■ WHAT THIS TASK INVOLVES: Leaving out all images, return the entries below exactly.

■ DATASET EXCERPTS:
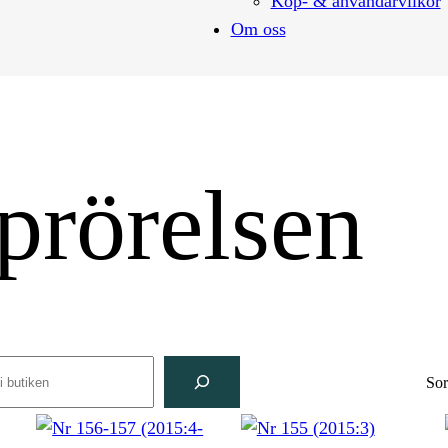
Köp- & användarvilkor
Om oss
prörelsen
rch
Sor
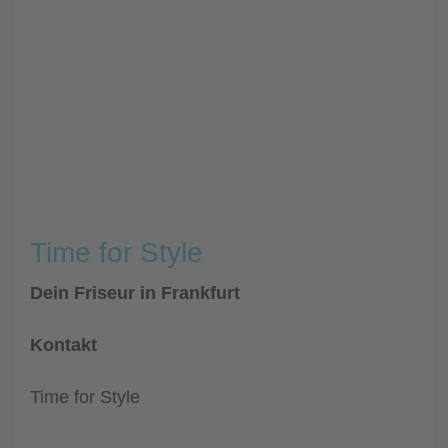
Time for Style
Dein Friseur in Frankfurt
Kontakt
Time for Style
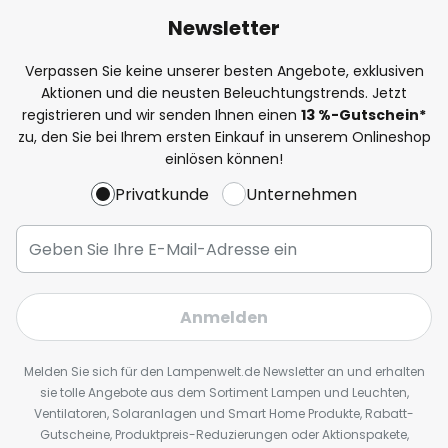
Newsletter
Verpassen Sie keine unserer besten Angebote, exklusiven
Aktionen und die neusten Beleuchtungstrends. Jetzt
registrieren und wir senden Ihnen einen
13
%
-Gutschein*
zu, den Sie bei Ihrem ersten Einkauf in unserem Onlineshop
einlösen können!
Privatkunde
Unternehmen
Anmelden
Melden Sie sich für den Lampenwelt.de Newsletter an und erhalten
sie tolle Angebote aus dem Sortiment Lampen und Leuchten,
Ventilatoren, Solaranlagen und Smart Home Produkte, Rabatt-
Gutscheine, Produktpreis-Reduzierungen oder Aktionspakete,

■ RESULT BELOW:
Köp- & användarvilkor
Om oss
prörelsen
rch
Sor
Time for Style
Dein Friseur in Frankfurt
Kontakt
Time for Style
Newsletter
Verpassen Sie keine unserer besten Angebote, exklusiven
Aktionen und die neusten Beleuchtungstrends. Jetzt
registrieren und wir senden Ihnen einen
13
%
-Gutschein*
zu, den Sie bei Ihrem ersten Einkauf in unserem Onlineshop
einlösen können!
Privatkunde
Unternehmen
Anmelden
Melden Sie sich für den Lampenwelt.de Newsletter an und erhalten
sie tolle Angebote aus dem Sortiment Lampen und Leuchten,
Ventilatoren, Solaranlagen und Smart Home Produkte, Rabatt-
Gutscheine, Produktpreis-Reduzierungen oder Aktionspakete,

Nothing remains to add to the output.